Halfon has also purchased properties himself, including 10 homes and various apartment buildings, which he has often renovated. He worked on a deal to convert a Sylmar industrial space to Lone Star Studio, which was home to a couple of the Matrix movies and the Ripley’s Believe It Or Not television series. In 1992, when the real estate market crashed, he switched gears and opened a restaurant, The Hollywood Hot Dog, which he operated for four years as a quick, less expensive business lunch spot that appealed to people ranging from President Ronald Reagan to Steven Spielberg.
Throughout his various ventures, he has worked to be forthright about issues with properties, such as pointing out shoddy construction or cheap features that he feels makes a purchase not worth the expense.
“I won’t sell you something just to make a sale,” he said. “I wouldn’t let you buy it just to make a commission. I don’t believe in that. . . . My reputation is more important than making a sale.”
He has also continued to cherish community. Until last year, Halfon had centered his life in Beverly Hills, where his family had moved when he was five years old. He has worked at Rodeo Realty for the past six years and at various other realty firms, such as Fred Sands and June Scott and Associates, previously.

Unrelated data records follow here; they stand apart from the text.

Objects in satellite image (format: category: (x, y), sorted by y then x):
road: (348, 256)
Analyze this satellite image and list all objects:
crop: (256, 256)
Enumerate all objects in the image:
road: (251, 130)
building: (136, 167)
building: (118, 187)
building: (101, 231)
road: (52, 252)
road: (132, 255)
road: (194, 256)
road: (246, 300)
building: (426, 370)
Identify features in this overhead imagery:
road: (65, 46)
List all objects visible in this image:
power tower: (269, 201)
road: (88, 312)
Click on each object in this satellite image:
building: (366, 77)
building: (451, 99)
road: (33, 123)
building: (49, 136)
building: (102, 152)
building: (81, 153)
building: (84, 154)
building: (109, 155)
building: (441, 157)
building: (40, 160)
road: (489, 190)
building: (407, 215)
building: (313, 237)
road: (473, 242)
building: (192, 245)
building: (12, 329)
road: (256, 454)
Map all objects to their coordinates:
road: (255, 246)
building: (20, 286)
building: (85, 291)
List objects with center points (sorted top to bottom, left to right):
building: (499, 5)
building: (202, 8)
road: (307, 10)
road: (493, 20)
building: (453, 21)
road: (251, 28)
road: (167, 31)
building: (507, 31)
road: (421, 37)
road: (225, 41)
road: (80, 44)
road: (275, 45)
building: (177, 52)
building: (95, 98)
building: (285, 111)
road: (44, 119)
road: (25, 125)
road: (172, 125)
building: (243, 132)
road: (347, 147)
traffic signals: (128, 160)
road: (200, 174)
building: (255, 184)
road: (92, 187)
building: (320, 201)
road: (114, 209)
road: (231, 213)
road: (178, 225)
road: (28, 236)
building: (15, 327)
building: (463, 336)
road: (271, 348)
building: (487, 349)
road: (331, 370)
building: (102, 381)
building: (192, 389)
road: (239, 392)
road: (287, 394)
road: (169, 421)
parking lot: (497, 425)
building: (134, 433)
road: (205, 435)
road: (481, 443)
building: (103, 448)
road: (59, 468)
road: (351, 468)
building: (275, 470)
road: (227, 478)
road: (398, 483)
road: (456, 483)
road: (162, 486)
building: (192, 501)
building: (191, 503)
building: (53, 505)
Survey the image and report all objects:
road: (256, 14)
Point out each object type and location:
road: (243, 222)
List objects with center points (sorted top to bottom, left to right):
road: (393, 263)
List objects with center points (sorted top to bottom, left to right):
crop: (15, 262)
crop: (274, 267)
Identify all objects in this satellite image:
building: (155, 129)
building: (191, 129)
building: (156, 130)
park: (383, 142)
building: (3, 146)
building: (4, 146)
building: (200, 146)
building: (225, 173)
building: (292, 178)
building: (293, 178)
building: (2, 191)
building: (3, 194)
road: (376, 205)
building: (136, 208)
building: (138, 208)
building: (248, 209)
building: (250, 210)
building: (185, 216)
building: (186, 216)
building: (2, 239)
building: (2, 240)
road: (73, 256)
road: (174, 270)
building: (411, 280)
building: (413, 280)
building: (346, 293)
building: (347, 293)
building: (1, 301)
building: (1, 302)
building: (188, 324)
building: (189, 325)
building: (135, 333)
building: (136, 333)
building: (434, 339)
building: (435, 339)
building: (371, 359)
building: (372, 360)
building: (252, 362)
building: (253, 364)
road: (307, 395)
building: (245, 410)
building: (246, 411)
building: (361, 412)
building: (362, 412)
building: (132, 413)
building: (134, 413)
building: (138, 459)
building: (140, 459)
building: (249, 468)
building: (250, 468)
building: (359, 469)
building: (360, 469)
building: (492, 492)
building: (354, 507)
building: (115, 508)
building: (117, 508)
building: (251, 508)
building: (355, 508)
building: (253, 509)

However, last summer, he moved to Pacific Palisades with his daughter, Caitlyn, 16, and son, Sam, 14, and began working at the Palisades Rodeo Realty office in addition to the Beverly Hills location.
He has since relished being a part of the Palisades by joining the Chamber of Commerce, donating a piano to Palisades High School, where his daughter is a junior, and also raising money to eventually refurbish the school’s tennis courts in part through an upcoming event at Café Vida. (Twenty percent of gross sales between 6-9 p.m. on January 16 at the 15317 Antioch restaurant will support this effort.)
He was drawn to the Palisades because of the small-town feel, similar to the Beverly Hills of his youth—a safe, quiet community where everyone knew and helped each other.
“I was raised in a very close-knit family where my dad coached Little League and my parents were involved in the community,” Halfon said. “My value system comes from family and community involvement and giving back and being a part of. That’s why, since I moved to the Palisades, I’ve been very involved.”